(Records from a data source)
+++

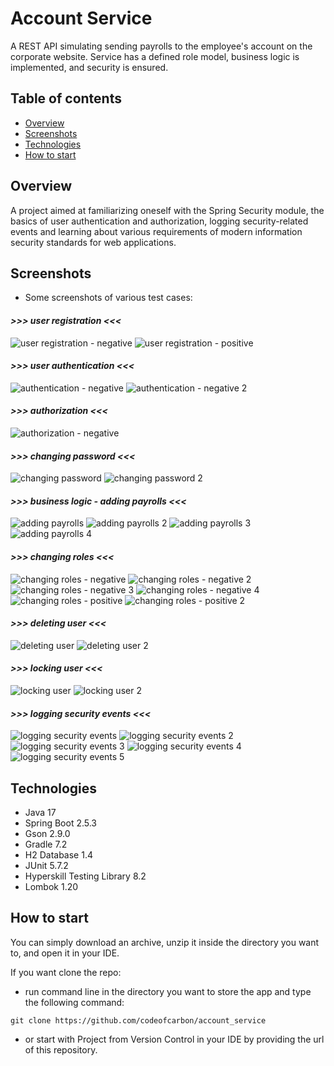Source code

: # Account Service
A REST API simulating sending payrolls to the employee's account on the corporate website. Service has a defined role model, business logic is implemented, and security is ensured.

## Table of contents
* [Overview](#overview)
* [Screenshots](#screenshots)
* [Technologies](#technologies)
* [How to start](#how-to-start)

## Overview
A project aimed at familiarizing oneself with the Spring Security module, the basics of user authentication and authorization, logging security-related events and learning about various requirements of modern information security standards for web applications.

## Screenshots
- Some screenshots of various test cases:

#### *>>> user registration <<<*
![user registration - negative](src/main/resources/screenshots/user_registration-negative.png) 
![user registration - positive](src/main/resources/screenshots/user_registration-positive.png)

#### *>>> user authentication <<<*
![authentication - negative](src/main/resources/screenshots/authentication-negative.png)
![authentication - negative 2](src/main/resources/screenshots/authentication-negative_2.png)

#### *>>> authorization <<<*
![authorization - negative](src/main/resources/screenshots/role_model_authorization-negative.png)

#### *>>> changing password <<<*
![changing password](src/main/resources/screenshots/changing_password.png)
![changing password 2](src/main/resources/screenshots/changing_password_2.png)

#### *>>> business logic - adding payrolls <<<*
![adding payrolls](src/main/resources/screenshots/business_logic-adding_payrolls.png)
![adding payrolls 2](src/main/resources/screenshots/business_logic-adding_payrolls_2.png)
![adding payrolls 3](src/main/resources/screenshots/business_logic-adding_payrolls_3.png)
![adding payrolls 4](src/main/resources/screenshots/business_logic-adding_payrolls_4.png)

#### *>>> changing roles <<<*
![changing roles - negative](src/main/resources/screenshots/changing_roles-negative.png)
![changing roles - negative 2](src/main/resources/screenshots/changing_roles-negative_2.png)
![changing roles - negative 3](src/main/resources/screenshots/changing_roles-negative_3.png)
![changing roles - negative 4](src/main/resources/screenshots/changing_roles-negative_4.png)
![changing roles - positive](src/main/resources/screenshots/changing_roles-positive.png)
![changing roles - positive 2](src/main/resources/screenshots/changing_roles-positive_2.png)

#### *>>> deleting user <<<*
![deleting user](src/main/resources/screenshots/deleting_user.png)
![deleting user 2](src/main/resources/screenshots/deleting_user.png)

#### *>>> locking user <<<*
![locking user](src/main/resources/screenshots/locking_user.png)
![locking user 2](src/main/resources/screenshots/locking_user_2.png)

#### *>>> logging security events <<<*
![logging security events](src/main/resources/screenshots/logging_security_events.png)
![logging security events 2](src/main/resources/screenshots/logging_security_events_2.png)
![logging security events 3](src/main/resources/screenshots/logging_security_events_3.png)
![logging security events 4](src/main/resources/screenshots/logging_security_events_4.png)
![logging security events 5](src/main/resources/screenshots/logging_security_events_5.png)

## Technologies
- Java 17
- Spring Boot 2.5.3
- Gson 2.9.0
- Gradle 7.2
- H2 Database 1.4
- JUnit 5.7.2
- Hyperskill Testing Library 8.2
- Lombok 1.20

## How to start
You can simply download an archive, unzip it inside the directory you want to, and open it in your IDE.

If you want clone the repo:

- run command line in the directory you want to store the app and type the following command:

``git clone https://github.com/codeofcarbon/account_service``

- or start with Project from Version Control in your IDE by providing the url of this repository.
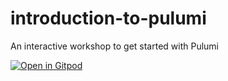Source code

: # introduction-to-pulumi

An interactive workshop to get started with Pulumi

[![Open in Gitpod](https://gitpod.io/button/open-in-gitpod.svg)](https://gitpod.io/#https://github.com/pulumi/introduction-to-pulumi)

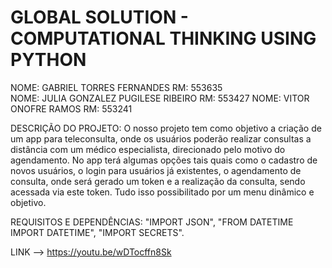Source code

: # GLOBAL SOLUTION - COMPUTATIONAL THINKING USING PYTHON

NOME: GABRIEL TORRES FERNANDES  RM: 553635	
NOME: JULIA GONZALEZ PUGILESE RIBEIRO  RM: 553427 
NOME: VITOR ONOFRE RAMOS  RM: 553241

DESCRIÇÃO DO PROJETO: O nosso projeto tem como objetivo a criação de um app para teleconsulta, onde os usuários poderão realizar consultas a distância com um médico especialista, direcionado pelo motivo do agendamento. No app terá algumas opções tais quais como o cadastro de novos usuários, o login para usuários já existentes, o agendamento de consulta, onde será gerado um token e a realização da consulta, sendo acessada via este token. Tudo isso possibilitado por um menu dinâmico e objetivo.

REQUISITOS E DEPENDÊNCIAS: "IMPORT JSON", "FROM DATETIME IMPORT DATETIME", "IMPORT SECRETS".

LINK --> https://youtu.be/wDTocffn8Sk
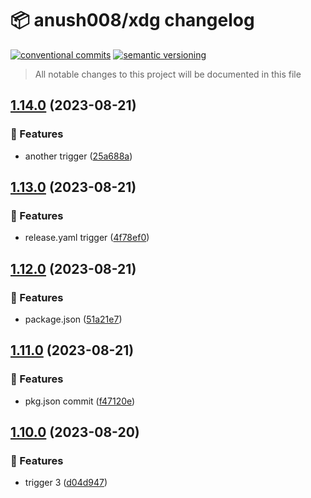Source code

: # 📦 anush008/xdg changelog

[![conventional commits](https://img.shields.io/badge/conventional%20commits-1.0.0-yellow.svg)](https://conventionalcommits.org)
[![semantic versioning](https://img.shields.io/badge/semantic%20versioning-2.0.0-green.svg)](https://semver.org)

> All notable changes to this project will be documented in this file

## [1.14.0](https://github.com/Anush008/xdg/compare/v1.13.0...v1.14.0) (2023-08-21)


### 🍕 Features

* another trigger ([25a688a](https://github.com/Anush008/xdg/commit/25a688a338b5b961ad0a742ed22ed12947705ef5))

## [1.13.0](https://github.com/Anush008/xdg/compare/v1.12.0...v1.13.0) (2023-08-21)


### 🍕 Features

* release.yaml trigger ([4f78ef0](https://github.com/Anush008/xdg/commit/4f78ef03da695e1c00196eb8858675d3380d836e))

## [1.12.0](https://github.com/Anush008/xdg/compare/v1.11.0...v1.12.0) (2023-08-21)


### 🍕 Features

* package.json ([51a21e7](https://github.com/Anush008/xdg/commit/51a21e7deb3bb2624e012865941b03c2a8bb9fa7))

## [1.11.0](https://github.com/Anush008/xdg/compare/v1.10.0...v1.11.0) (2023-08-21)


### 🍕 Features

* pkg.json commit ([f47120e](https://github.com/Anush008/xdg/commit/f47120e0292986774d6c96b2e3bf12331275a006))

## [1.10.0](https://github.com/Anush008/xdg/compare/v1.9.0...v1.10.0) (2023-08-20)


### 🍕 Features

* trigger 3 ([d04d947](https://github.com/Anush008/xdg/commit/d04d9476ebde01ab9041879c38f4e73a48d1f6c6))

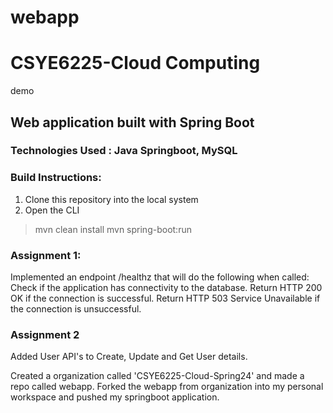 # webapp
# CSYE6225-Cloud Computing
demo

## Web application built with Spring Boot

### Technologies Used : Java Springboot, MySQL

### Build Instructions: 
1. Clone this repository into the local system 
2. Open the CLI 
> mvn clean install mvn spring-boot:run


### Assignment 1:
Implemented an endpoint /healthz that will do the following when called:
Check if the application has connectivity to the database.
Return HTTP 200 OK if the connection is successful.
Return HTTP 503 Service Unavailable if the connection is unsuccessful.


### Assignment 2

Added User API's to Create, Update and Get User details.

Created a organization called 'CSYE6225-Cloud-Spring24' and made a repo called webapp. Forked the webapp from organization into my personal workspace and pushed my springboot application.
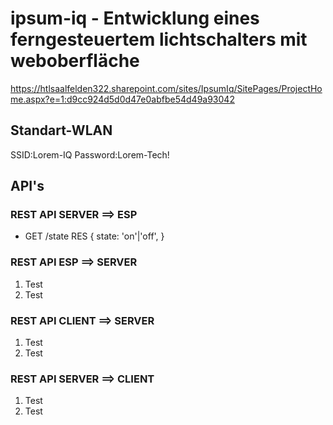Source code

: 
# ipsum-iq - Entwicklung eines ferngesteuertem lichtschalters mit weboberfläche

<https://htlsaalfelden322.sharepoint.com/sites/IpsumIq/SitePages/ProjectHome.aspx?e=1:d9cc924d5d0d47e0abfbe54d49a93042>

## Standart-WLAN

SSID:Lorem-IQ
Password:Lorem-Tech!

## API's

### REST API SERVER ==> ESP

- GET /state
  RES {
  state: 'on'|'off',
  }

### REST API ESP ==> SERVER

1. Test
1. Test

### REST API CLIENT ==> SERVER

1. Test
1. Test

### REST API SERVER ==> CLIENT

1. Test
1. Test
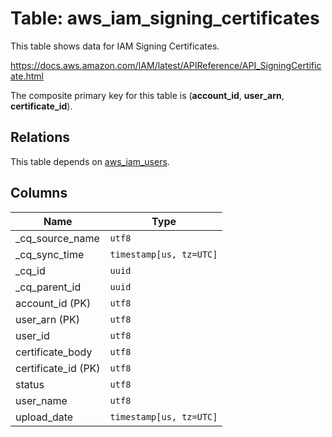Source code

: # Table: aws_iam_signing_certificates

This table shows data for IAM Signing Certificates.

https://docs.aws.amazon.com/IAM/latest/APIReference/API_SigningCertificate.html

The composite primary key for this table is (**account_id**, **user_arn**, **certificate_id**).

## Relations

This table depends on [aws_iam_users](aws_iam_users).

## Columns

| Name          | Type          |
| ------------- | ------------- |
|_cq_source_name|`utf8`|
|_cq_sync_time|`timestamp[us, tz=UTC]`|
|_cq_id|`uuid`|
|_cq_parent_id|`uuid`|
|account_id (PK)|`utf8`|
|user_arn (PK)|`utf8`|
|user_id|`utf8`|
|certificate_body|`utf8`|
|certificate_id (PK)|`utf8`|
|status|`utf8`|
|user_name|`utf8`|
|upload_date|`timestamp[us, tz=UTC]`|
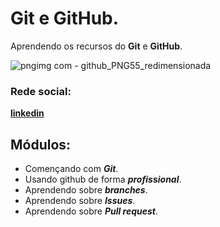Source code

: # **Git** e **GitHub**.

Aprendendo os recursos do  **Git** e **GitHub**.

![pngimg com - github_PNG55_redimensionada](https://github.com/Zimbredu/site-portfolio/assets/66042254/3bc72f85-00d7-4a8d-bd12-cde071e2855b)
### Rede social:
[**linkedin**](https://www.linkedin.com/in/eduardo-zimbre-desenvolvedor)

## Módulos:
* Començando com ***Git***.
* Usando github de forma ***profissional***.
* Aprendendo sobre ***branches***.
* Aprendendo sobre ***Issues***.
* Aprendendo sobre ***Pull request***.



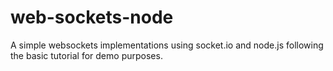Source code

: # web-sockets-node

A simple websockets implementations using socket.io and node.js following the basic tutorial for demo purposes. 
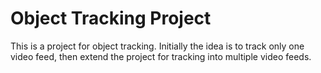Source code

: # Object Tracking Project

This is a project for object tracking. Initially the idea is to track only one video feed, then extend the project for tracking into multiple video feeds. 


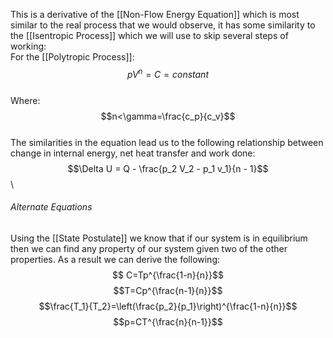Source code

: This is a derivative of the [[Non-Flow Energy Equation]] which is most similar to the real process that we would observe, it has some similarity to the [[Isentropic Process]] which we will use to skip several steps of working:
\
For the [[Polytropic Process]]:
\
$$pV^n=C=constant$$
\
Where:
$$n<\gamma=\frac{c_p}{c_v}$$
\
The similarities in the equation lead us to the following relationship between change in internal energy, net heat transfer and work done:
\
$$\Delta U = Q - \frac{p_2 V_2 - p_1 v_1}{n - 1}$$
\
###### Alternate Equations
Using the [[State Postulate]] we know that if our system is in equilibrium then we can find any property of our system given two of the other properties. As a result we can derive the following:
\
$$ C=Tp^{\frac{1-n}{n}}$$
$$T=Cp^{\frac{n-1}{n}}$$
$$\frac{T_1}{T_2}=\left(\frac{p_2}{p_1}\right)^{\frac{1-n}{n}}$$
$$p=CT^{\frac{n}{n-1}}$$


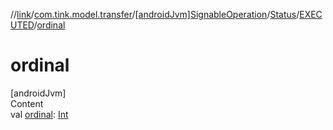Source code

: //[link](../../../../index.md)/[com.tink.model.transfer](../../../index.md)/[[androidJvm]SignableOperation](../../index.md)/[Status](../index.md)/[EXECUTED](index.md)/[ordinal](ordinal.md)



# ordinal  
[androidJvm]  
Content  
val [ordinal](ordinal.md): [Int](https://kotlinlang.org/api/latest/jvm/stdlib/kotlin/-int/index.html)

+++

[What this task involves] List the lines from the start of the records through the line containing "[How to start](#how-to-start)" as a numbered list, leaving out blank lines and pictures.

[Answer]
1. Source code
2. : # Account Service
3. A REST API simulating sending payrolls to the employee's account on the corporate website. Service has a defined role model, business logic is implemented, and security is ensured.
4. ## Table of contents
5. * [Overview](#overview)
6. * [Screenshots](#screenshots)
7. * [Technologies](#technologies)
8. * [How to start](#how-to-start)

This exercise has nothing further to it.